After traumatic brain injury, the overexpression of pro-apoptotic genes will increase the tardus injury and irreversible degeneration necrosis or apoptosis of neurons, causing more serious consequences than traumatic brain edema. In this study, after traumatic brain injury, a large number of apoptotic cells were detected in the cerebral cortex of the control rats, indicating that neuronal apoptosis plays a curial role in secondary brain damage after traumatic brain injury. Interestingly, after treating with r-HuEPO, the expressions of pro-apoptotic proteins including NF-κB, c-myc and Fas/Fasl were significantly decreased compared with control group.
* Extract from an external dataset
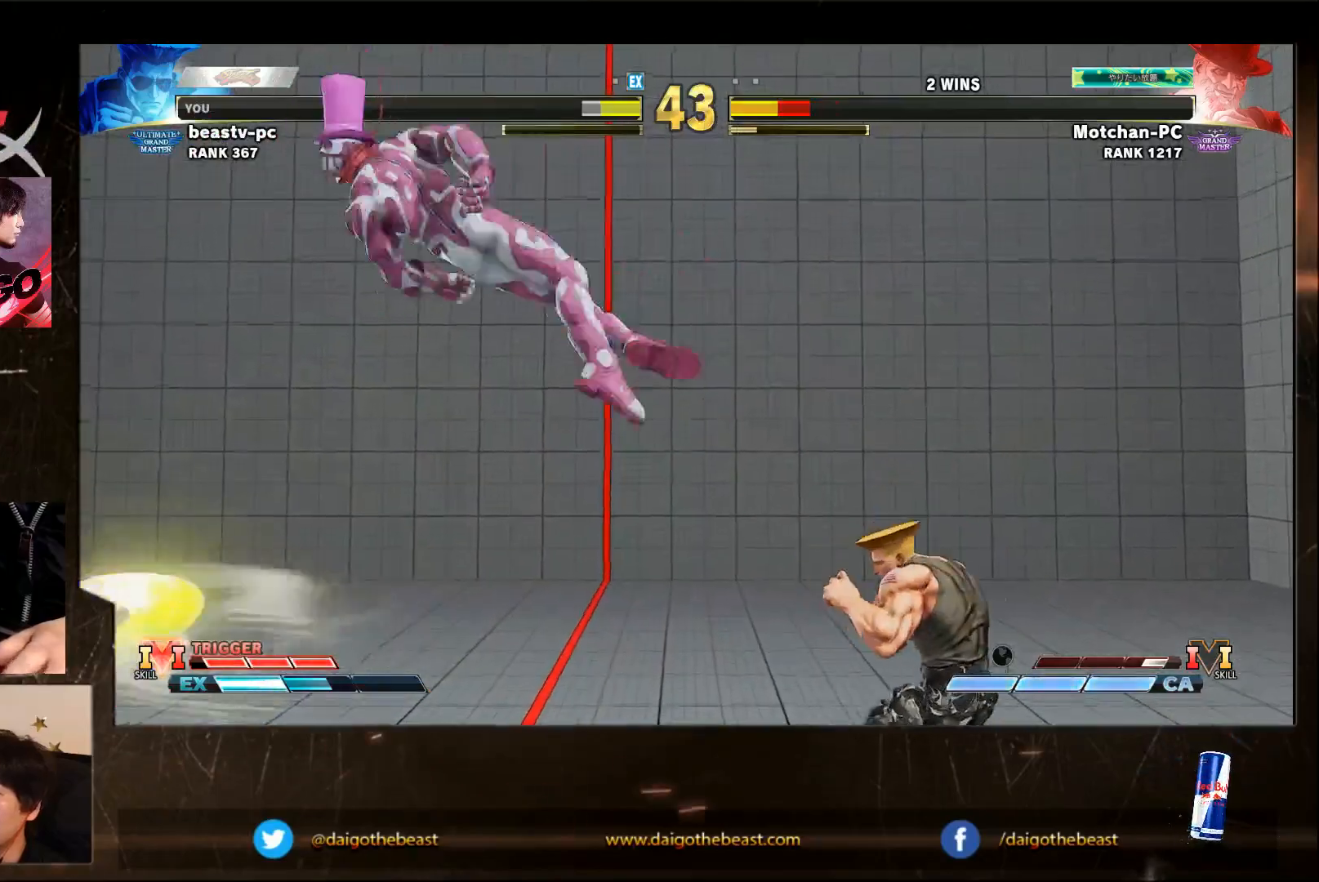
{"buttons": [], "left_stick": "left", "events": [[150, "left_stick", "center"], [367, "left_stick", "left"]]}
In particular, after administration of r-HuEPO at the dose of 5000 U/kg, the expressions of pro-apoptotic genes were suppressed most obviously. However, no obvious difference was observed in the r-HuEPO treatment rats for the expression of c-myc gene. The findings demonstrate that r-HuEPO has treatment effects on the expression of NF-κB, c-myc, Fas and Fasl. In addition, our results also indicate that large dose of r-HuEPO has a strong suppressive effect on NF-κB and Fasl expression.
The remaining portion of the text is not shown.